Restate all the data exactly, so that each line is the same as before.

Information supplied:
----

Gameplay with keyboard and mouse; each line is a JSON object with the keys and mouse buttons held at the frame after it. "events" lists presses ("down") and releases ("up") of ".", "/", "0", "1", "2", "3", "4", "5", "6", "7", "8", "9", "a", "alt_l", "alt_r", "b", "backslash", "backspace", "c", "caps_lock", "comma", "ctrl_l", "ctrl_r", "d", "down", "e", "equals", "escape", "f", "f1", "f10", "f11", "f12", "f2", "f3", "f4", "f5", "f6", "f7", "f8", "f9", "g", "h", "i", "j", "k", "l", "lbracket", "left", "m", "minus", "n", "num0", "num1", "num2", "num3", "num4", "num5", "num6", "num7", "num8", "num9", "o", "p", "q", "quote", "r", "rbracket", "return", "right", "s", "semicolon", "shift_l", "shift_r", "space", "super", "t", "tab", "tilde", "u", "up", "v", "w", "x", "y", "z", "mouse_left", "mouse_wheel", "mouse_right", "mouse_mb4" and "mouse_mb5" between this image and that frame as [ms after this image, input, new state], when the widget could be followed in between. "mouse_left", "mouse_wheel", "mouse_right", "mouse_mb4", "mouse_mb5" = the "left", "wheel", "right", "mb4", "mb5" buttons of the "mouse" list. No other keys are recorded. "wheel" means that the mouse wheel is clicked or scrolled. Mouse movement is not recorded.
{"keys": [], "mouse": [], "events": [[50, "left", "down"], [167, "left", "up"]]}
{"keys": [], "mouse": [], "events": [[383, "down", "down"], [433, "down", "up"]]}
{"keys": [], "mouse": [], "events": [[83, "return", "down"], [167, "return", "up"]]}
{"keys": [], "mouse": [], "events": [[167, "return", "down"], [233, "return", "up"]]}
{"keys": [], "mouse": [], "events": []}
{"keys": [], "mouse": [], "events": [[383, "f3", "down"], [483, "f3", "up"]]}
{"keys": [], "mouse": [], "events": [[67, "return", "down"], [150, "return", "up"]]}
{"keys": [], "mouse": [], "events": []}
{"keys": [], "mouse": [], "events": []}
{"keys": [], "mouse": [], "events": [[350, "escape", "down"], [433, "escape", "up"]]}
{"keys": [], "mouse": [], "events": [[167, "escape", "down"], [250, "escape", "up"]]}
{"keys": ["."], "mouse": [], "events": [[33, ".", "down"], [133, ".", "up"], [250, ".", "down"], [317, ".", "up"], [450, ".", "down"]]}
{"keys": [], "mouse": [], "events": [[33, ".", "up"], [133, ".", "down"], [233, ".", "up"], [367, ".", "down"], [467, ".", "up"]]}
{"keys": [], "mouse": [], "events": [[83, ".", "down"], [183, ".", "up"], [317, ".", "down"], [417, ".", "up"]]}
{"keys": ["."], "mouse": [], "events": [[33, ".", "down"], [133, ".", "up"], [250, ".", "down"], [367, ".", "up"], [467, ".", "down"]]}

----

Answer for this exercise:
Gameplay with keyboard and mouse; each line is a JSON object with the keys and mouse buttons held at the frame after it. "events" lists presses ("down") and releases ("up") of ".", "/", "0", "1", "2", "3", "4", "5", "6", "7", "8", "9", "a", "alt_l", "alt_r", "b", "backslash", "backspace", "c", "caps_lock", "comma", "ctrl_l", "ctrl_r", "d", "down", "e", "equals", "escape", "f", "f1", "f10", "f11", "f12", "f2", "f3", "f4", "f5", "f6", "f7", "f8", "f9", "g", "h", "i", "j", "k", "l", "lbracket", "left", "m", "minus", "n", "num0", "num1", "num2", "num3", "num4", "num5", "num6", "num7", "num8", "num9", "o", "p", "q", "quote", "r", "rbracket", "return", "right", "s", "semicolon", "shift_l", "shift_r", "space", "super", "t", "tab", "tilde", "u", "up", "v", "w", "x", "y", "z", "mouse_left", "mouse_wheel", "mouse_right", "mouse_mb4" and "mouse_mb5" between this image and that frame as [ms after this image, input, new state], when the widget could be followed in between. "mouse_left", "mouse_wheel", "mouse_right", "mouse_mb4", "mouse_mb5" = the "left", "wheel", "right", "mb4", "mb5" buttons of the "mouse" list. No other keys are recorded. "wheel" means that the mouse wheel is clicked or scrolled. Mouse movement is not recorded.
{"keys": [], "mouse": [], "events": [[50, "left", "down"], [167, "left", "up"]]}
{"keys": [], "mouse": [], "events": [[383, "down", "down"], [433, "down", "up"]]}
{"keys": [], "mouse": [], "events": [[83, "return", "down"], [167, "return", "up"]]}
{"keys": [], "mouse": [], "events": [[167, "return", "down"], [233, "return", "up"]]}
{"keys": [], "mouse": [], "events": []}
{"keys": [], "mouse": [], "events": [[383, "f3", "down"], [483, "f3", "up"]]}
{"keys": [], "mouse": [], "events": [[67, "return", "down"], [150, "return", "up"]]}
{"keys": [], "mouse": [], "events": []}
{"keys": [], "mouse": [], "events": []}
{"keys": [], "mouse": [], "events": [[350, "escape", "down"], [433, "escape", "up"]]}
{"keys": [], "mouse": [], "events": [[167, "escape", "down"], [250, "escape", "up"]]}
{"keys": ["."], "mouse": [], "events": [[33, ".", "down"], [133, ".", "up"], [250, ".", "down"], [317, ".", "up"], [450, ".", "down"]]}
{"keys": [], "mouse": [], "events": [[33, ".", "up"], [133, ".", "down"], [233, ".", "up"], [367, ".", "down"], [467, ".", "up"]]}
{"keys": [], "mouse": [], "events": [[83, ".", "down"], [183, ".", "up"], [317, ".", "down"], [417, ".", "up"]]}
{"keys": ["."], "mouse": [], "events": [[33, ".", "down"], [133, ".", "up"], [250, ".", "down"], [367, ".", "up"], [467, ".", "down"]]}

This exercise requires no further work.